What is it with TV shows sexing up London all of a sudden? When I was a larval queen, turning on the TV for images of the ‘Seat of the Empire’ you’d be elbow deep in Wombles, Cybermen and Goodies – nothing sexy about them at all (if you are having sexual thoughts about Wombles – please seek help immediately). But now you can’t turn on the Beeb (or its Antipodean Auntie) without being bombarded with Liverpudlian Lotharios, Shropshire Sapphics and Manchester Metros. Hetero, Homo, Kinks, Vanilla, SKINS, SHAMELESS – the British are Coming, all right. Well, now yet another show has decided to fly in the face of the old maxim ‘No Sex Please, We’re British’ – so strap on your Wellies, grab your favourite crumpet and don’t think about why the Blood Pudding is so salty as we slip between the pages – and sheets – of the sex magazine trade and editorialize on SINCHRONICITY (SBS, Mondays, 10pm).
SINCHRONICTY is a quirky six part UK production set around the office of a women’s erotic magazine (think Cosmo with nothing but the sealed section) in which the tired two-guys-friends-caught-when-one-of-them-falls-in-love-with-the-other’s-girlfriend sub-genre is given a most welcome shot in the arm (amongst other areas).

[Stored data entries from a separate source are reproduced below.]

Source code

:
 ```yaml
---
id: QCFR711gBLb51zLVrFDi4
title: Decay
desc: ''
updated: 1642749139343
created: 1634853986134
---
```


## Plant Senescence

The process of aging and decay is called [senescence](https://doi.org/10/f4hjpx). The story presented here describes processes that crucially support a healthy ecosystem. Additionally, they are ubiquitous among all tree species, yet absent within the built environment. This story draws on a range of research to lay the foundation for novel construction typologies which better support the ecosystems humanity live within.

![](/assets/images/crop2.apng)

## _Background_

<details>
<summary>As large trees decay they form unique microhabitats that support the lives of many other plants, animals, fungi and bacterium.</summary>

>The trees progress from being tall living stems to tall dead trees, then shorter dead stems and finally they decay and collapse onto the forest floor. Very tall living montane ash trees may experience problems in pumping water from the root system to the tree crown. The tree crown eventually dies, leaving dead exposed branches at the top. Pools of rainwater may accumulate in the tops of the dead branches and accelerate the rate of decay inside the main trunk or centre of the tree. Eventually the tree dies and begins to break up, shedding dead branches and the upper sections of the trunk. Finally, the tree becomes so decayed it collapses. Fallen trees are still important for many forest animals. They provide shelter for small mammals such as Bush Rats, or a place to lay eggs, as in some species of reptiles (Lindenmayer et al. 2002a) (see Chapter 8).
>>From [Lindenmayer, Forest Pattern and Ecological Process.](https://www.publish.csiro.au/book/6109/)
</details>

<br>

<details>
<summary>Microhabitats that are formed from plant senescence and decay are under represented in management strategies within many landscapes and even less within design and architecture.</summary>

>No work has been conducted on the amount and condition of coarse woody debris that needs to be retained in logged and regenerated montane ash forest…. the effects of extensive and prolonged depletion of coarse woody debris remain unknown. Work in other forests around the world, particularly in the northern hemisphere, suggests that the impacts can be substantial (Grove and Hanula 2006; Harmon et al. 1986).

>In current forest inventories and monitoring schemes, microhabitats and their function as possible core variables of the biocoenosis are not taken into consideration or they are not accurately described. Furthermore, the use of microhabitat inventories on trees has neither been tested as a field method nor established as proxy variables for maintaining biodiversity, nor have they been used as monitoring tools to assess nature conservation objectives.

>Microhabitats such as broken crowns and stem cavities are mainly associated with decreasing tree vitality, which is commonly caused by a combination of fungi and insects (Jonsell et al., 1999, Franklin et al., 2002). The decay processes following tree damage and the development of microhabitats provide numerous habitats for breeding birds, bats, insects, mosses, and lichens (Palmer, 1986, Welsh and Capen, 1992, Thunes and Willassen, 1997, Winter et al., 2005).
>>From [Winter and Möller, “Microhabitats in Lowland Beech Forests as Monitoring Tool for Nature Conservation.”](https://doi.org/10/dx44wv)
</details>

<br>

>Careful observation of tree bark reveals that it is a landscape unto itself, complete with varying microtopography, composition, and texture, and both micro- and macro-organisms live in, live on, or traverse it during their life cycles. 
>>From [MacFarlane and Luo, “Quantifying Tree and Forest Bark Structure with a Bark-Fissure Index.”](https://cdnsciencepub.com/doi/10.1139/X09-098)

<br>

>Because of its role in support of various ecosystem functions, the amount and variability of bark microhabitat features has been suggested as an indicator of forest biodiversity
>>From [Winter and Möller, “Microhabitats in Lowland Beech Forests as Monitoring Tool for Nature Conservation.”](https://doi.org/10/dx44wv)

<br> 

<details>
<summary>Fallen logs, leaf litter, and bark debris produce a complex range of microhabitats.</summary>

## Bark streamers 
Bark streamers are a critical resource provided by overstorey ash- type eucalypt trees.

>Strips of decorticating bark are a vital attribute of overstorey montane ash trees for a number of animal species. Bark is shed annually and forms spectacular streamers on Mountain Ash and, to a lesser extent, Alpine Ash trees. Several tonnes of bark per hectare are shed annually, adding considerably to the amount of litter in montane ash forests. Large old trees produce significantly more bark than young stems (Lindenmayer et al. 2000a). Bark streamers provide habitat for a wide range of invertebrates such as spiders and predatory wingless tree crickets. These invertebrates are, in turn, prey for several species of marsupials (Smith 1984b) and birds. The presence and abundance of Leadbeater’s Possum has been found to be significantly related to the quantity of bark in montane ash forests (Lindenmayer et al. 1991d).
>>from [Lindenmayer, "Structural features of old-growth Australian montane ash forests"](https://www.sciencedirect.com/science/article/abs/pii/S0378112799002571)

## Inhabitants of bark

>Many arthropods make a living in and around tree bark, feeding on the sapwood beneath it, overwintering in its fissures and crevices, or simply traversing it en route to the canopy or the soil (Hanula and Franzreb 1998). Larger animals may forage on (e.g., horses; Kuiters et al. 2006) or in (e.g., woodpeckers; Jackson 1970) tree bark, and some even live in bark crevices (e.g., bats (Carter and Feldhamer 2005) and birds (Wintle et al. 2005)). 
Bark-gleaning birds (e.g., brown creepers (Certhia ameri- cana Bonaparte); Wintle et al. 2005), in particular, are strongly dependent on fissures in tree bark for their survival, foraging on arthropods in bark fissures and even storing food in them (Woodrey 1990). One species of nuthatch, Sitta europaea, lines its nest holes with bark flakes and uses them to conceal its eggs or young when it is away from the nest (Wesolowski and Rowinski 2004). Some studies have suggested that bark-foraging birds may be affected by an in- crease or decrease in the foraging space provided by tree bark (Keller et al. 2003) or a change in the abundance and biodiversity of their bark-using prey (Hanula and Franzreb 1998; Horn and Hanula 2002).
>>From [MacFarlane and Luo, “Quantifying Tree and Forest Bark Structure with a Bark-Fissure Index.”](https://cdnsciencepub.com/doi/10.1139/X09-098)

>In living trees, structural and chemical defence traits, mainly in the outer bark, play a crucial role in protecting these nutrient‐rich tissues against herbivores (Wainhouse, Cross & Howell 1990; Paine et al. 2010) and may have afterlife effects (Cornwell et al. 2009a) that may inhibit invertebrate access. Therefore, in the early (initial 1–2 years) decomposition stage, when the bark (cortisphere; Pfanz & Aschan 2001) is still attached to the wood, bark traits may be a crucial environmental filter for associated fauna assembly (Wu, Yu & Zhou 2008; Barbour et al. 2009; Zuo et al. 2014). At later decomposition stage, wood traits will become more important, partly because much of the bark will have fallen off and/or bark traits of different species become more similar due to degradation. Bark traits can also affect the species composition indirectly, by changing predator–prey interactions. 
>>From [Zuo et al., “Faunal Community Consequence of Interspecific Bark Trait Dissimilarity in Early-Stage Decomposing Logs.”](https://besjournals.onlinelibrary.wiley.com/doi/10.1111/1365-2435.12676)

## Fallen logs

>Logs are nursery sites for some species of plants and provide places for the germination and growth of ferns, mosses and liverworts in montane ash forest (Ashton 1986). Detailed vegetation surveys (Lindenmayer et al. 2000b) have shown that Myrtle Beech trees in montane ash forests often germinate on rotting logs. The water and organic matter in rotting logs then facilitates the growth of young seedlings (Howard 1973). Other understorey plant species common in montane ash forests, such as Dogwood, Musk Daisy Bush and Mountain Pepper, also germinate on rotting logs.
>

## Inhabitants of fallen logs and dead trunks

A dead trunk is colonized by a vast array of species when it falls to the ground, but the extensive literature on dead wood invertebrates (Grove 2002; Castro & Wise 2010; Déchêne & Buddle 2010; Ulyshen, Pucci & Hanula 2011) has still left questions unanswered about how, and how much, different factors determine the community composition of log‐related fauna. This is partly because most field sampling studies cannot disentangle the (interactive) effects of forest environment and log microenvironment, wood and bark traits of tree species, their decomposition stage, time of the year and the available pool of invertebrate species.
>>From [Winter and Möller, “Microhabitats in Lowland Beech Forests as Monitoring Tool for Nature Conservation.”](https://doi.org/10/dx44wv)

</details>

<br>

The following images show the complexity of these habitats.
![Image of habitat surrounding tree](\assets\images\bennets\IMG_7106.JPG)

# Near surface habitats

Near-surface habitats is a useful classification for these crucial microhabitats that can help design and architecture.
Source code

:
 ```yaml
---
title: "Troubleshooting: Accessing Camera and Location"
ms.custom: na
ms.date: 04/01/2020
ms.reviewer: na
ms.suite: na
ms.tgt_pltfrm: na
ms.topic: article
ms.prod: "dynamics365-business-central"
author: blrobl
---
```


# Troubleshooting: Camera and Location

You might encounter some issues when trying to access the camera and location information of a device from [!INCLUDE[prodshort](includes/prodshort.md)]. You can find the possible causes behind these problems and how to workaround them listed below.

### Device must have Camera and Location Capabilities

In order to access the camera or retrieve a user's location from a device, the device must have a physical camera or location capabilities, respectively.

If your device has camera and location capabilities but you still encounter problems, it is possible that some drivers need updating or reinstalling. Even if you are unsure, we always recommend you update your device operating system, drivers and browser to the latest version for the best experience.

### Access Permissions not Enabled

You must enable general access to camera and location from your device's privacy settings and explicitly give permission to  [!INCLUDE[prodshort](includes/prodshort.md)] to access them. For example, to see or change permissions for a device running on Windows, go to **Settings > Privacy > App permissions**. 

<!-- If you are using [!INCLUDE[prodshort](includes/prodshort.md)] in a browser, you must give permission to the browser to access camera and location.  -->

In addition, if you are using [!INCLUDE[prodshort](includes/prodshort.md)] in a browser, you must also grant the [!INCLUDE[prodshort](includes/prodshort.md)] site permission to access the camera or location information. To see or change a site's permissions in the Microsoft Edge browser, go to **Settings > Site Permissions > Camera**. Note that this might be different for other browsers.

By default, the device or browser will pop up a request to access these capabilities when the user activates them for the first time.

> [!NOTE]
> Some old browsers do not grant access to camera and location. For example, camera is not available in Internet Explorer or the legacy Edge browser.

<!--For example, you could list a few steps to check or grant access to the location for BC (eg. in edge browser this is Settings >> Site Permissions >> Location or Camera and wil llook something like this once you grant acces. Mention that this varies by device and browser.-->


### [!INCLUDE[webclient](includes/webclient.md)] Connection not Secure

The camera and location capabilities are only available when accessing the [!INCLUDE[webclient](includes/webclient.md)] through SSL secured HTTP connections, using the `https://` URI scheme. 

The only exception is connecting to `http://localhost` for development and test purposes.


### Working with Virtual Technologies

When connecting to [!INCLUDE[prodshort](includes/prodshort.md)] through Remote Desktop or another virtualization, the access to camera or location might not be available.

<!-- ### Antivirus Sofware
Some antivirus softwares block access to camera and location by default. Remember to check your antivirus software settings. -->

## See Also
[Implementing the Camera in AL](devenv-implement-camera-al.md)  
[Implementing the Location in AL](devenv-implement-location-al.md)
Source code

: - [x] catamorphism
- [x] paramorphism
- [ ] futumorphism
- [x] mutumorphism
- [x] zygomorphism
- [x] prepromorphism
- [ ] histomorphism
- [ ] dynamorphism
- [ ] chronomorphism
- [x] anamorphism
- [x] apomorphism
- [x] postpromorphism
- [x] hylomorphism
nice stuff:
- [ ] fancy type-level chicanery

Nathan (Paul Chequer) works as a sex columnist for the magazine, and though kind of weird looking and short, is still oddly attractive to women (aka SEINFELD Syndrome). He also serves as the series’ omnipotent narrator, frequently breaking the fourth wall to talk directly to the audience about his problems. Main problem is that he’s fallen in love with his best mate Jase’s (Daniel Percival) girlfriend, Fi (Jemima Rooper, who should be cast in something as a vampire ASAP), and she’s in love with him. Fairly standard ‘two male friends divided’ plotline so far, but things have a (pink) spanner thrown in the works when, just after Fi overlooks Nathan’s raging case of SEINFELD-Syndrome long enough to give him a (surprisingly explicit) rodgering, Jason confides in his duplicitous buddy that he doesn’t know if he’s ever loved Fi, and that he’s done some cheating of his own – with another guy! We then flashback to the events of the day as told from Jase’s perspective rather than Nathan’s and we meet Mani (Navin Chowdry) – a seriously hot gay doctor, who we find out has some (again, uncommonly explicit) hot man on man action with Jase whilst Nathan is two-timing his friend with Fi as well as being chased by a double-vagina-ed lass, who wants to ‘two-time’ Nathan in a whole other sense.
This is a clever, witty series with some intriguing characters – Nathan alas, isn’t one of them, he’s kind of an annoying little git really, but hunky Jase’s budding sexual awakening is compelling. There’s also a great trans* character working with Nathan (Fay, played by John Sheahan) and Camille Coudori – fresh from stealing every DOCTOR WHO scene not nailed down as Rose’s mom Jackie Tyler – plays Peggy, the magazine editor who, well… steals every scene not nailed down.
Hot guys, Hot Girls, Quirky Writing, and a whole bunch of Sexual Experimentation – Sinchronise your viewing schedules!